Others expressed even deeper skepticism.
"You have all these centers popping up led by people receptive to the idea without doing rigorous research," Lieberman said. "We don't really have a critical mass of experienced researchers."
Too many studies are simple, "not sufficiently broad or focused on the right kinds of questions," he added.
"Research has to get out in front of this broad rush to utilize these substances," he said. "It may be slower, but in the long run it's going to be much more valuable."
'I Hope It's As Good As We Think It Is'
Yehuda's center is now examining how MDMA-assisted therapy sessions affect PTSD symptoms. It was green-lighted after Yehuda explained her rationale over two meetings with Icahn leaders, she said. Her track record likely helped her cause.
Still, it bothers her that despite all her work, trauma and PTSD continue to pose major mental health challenges.
"There's a little bit of frustration at the disconnect between how superbly we can describe things on a molecular level and the fact that this hasn't really changed outcomes for patients," she said of current treatments.

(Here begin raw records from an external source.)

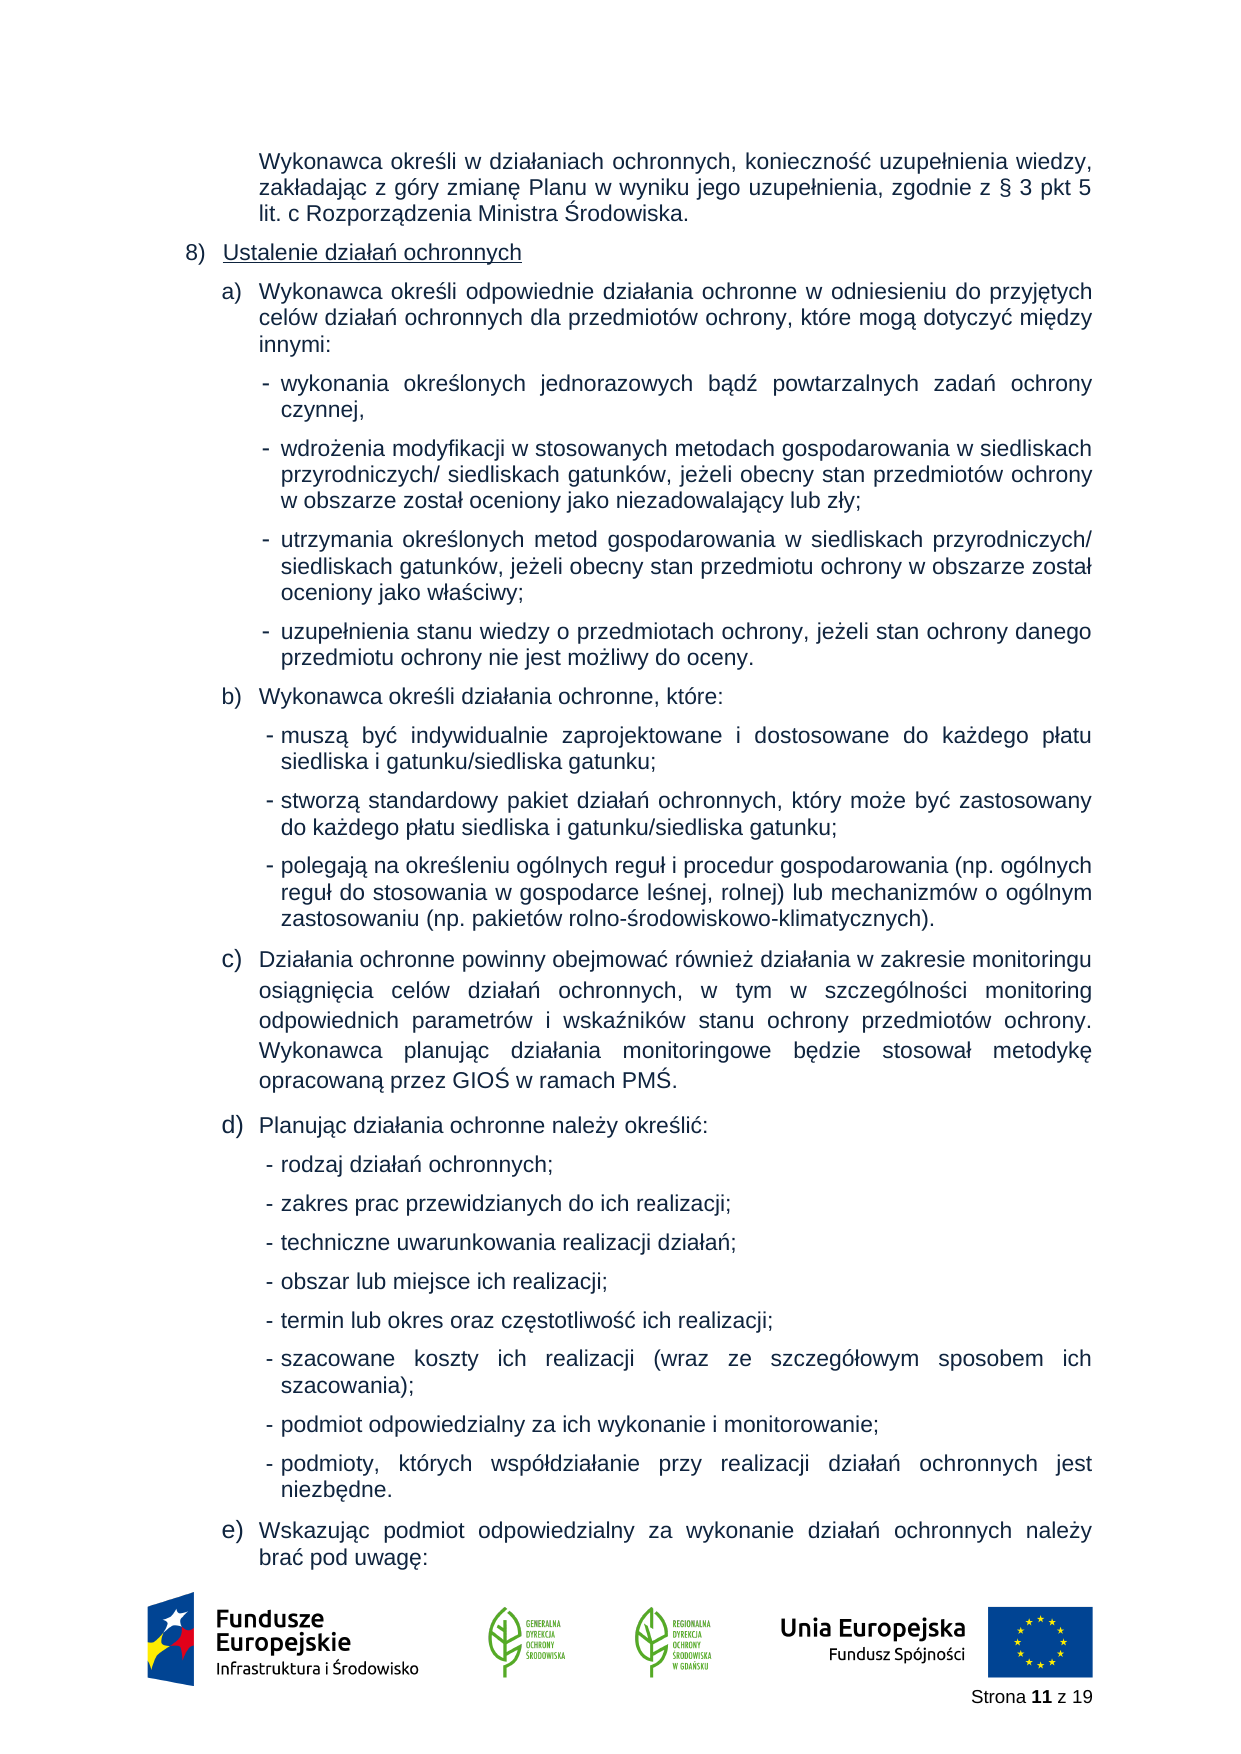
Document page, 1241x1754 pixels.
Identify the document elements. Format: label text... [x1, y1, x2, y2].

list Ustalenie działań ochronnych [185, 239, 1093, 266]
list Wskazując podmiot odpowiedzialny za wykonanie działań ochronnych należy brać pod uwagę: [221, 1515, 1093, 1570]
list szacowane koszty ich realizacji (wraz ze szczegółowym sposobem ich szacowania); [266, 1345, 1093, 1398]
list podmiot odpowiedzialny za ich wykonanie i monitorowanie; [266, 1411, 1093, 1437]
list utrzymania określonych metod gospodarowania w siedliskach przyrodniczych/ siedliskach gatunków, jeżeli obecny stan przedmiotu ochrony w obszarze został oceniony jako właściwy; [262, 526, 1093, 605]
list termin lub okres oraz częstotliwość ich realizacji; [266, 1307, 1093, 1333]
list muszą być indywidualnie zaprojektowane i dostosowane do każdego płatu siedliska i gatunku/siedliska gatunku; [266, 722, 1093, 775]
list polegają na określeniu ogólnych reguł i procedur gospodarowania (np. ogólnych reguł do stosowania w gospodarce leśnej, rolnej) lub mechanizmów o ogólnym zastosowaniu (np. pakietów rolno-środowiskowo-klimatycznych). [266, 852, 1093, 931]
list techniczne uwarunkowania realizacji działań; [266, 1229, 1093, 1255]
list wdrożenia modyfikacji w stosowanych metodach gospodarowania w siedliskach przyrodniczych/ siedliskach gatunków, jeżeli obecny stan przedmiotów ochrony w obszarze został oceniony jako niezadowalający lub zły; [262, 435, 1093, 514]
list stworzą standardowy pakiet działań ochronnych, który może być zastosowany do każdego płatu siedliska i gatunku/siedliska gatunku; [266, 787, 1093, 840]
list Wykonawca określi odpowiednie działania ochronne w odniesieniu do przyjętych celów działań ochronnych dla przedmiotów ochrony, które mogą dotyczyć między innymi: [221, 278, 1093, 357]
list wykonania określonych jednorazowych bądź powtarzalnych zadań ochrony czynnej, [262, 369, 1093, 422]
list rodzaj działań ochronnych; [266, 1151, 1093, 1177]
list podmioty, których współdziałanie przy realizacji działań ochronnych jest niezbędne. [266, 1449, 1093, 1502]
list W przypadku, gdy dostępna oraz możliwa do uzyskania w toku sporządzania Projektu Planu wiedza nie jest wystarczająca do zaplanowania celów na 10 lat, Wykonawca określi w działaniach ochronnych, konieczność uzupełnienia wiedzy, zakładając z góry zmianę Planu w wyniku jego uzupełnienia, zgodnie z § 3 pkt 5 lit. c Rozporządzenia Ministra Środowiska. [221, 148, 1093, 227]
list zakres prac przewidzianych do ich realizacji; [266, 1190, 1093, 1216]
list obszar lub miejsce ich realizacji; [266, 1268, 1093, 1294]
picture [147, 1592, 1093, 1686]
list Wykonawca określi działania ochronne, które: [221, 683, 1093, 709]
list Planując działania ochronne należy określić: [221, 1110, 1093, 1139]
list uzupełnienia stanu wiedzy o przedmiotach ochrony, jeżeli stan ochrony danego przedmiotu ochrony nie jest możliwy do oceny. [262, 618, 1093, 671]
list Działania ochronne powinny obejmować również działania w zakresie monitoringu osiągnięcia celów działań ochronnych, w tym w szczególności monitoring odpowiednich parametrów i wskaźników stanu ochrony przedmiotów ochrony. Wykonawca planując działania monitoringowe będzie stosował metodykę opracowaną przez GIOŚ w ramach PMŚ. [221, 944, 1093, 1093]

While psychedelics can put one "into a state of openness that is conducive to trauma processing," she said, "it's not a magic pill that makes trauma go away."
"We know psychotherapy can change the way the brain functions and now the question is, How might the use of psychedelics catalyze that process?" Yehuda said. "This is a hard thing, but getting it right seems to have as its reward so much potential social good that it was hard to resist the chance to make this meaningful contribution for people who have suffered. ... I actually care about this."
Yehuda plans to dedicate the rest of her career to this field, she said. "I've been accused of medicalization and I'm guilty," she said. "We have to figure out the science before there is a movement that this is OK."
When it comes to these substances, however, the one-time skeptic called herself an idealist -- like many in the field. "We will be honest brokers, but I hope it succeeds," she said. "I hope it's as good as we think it is."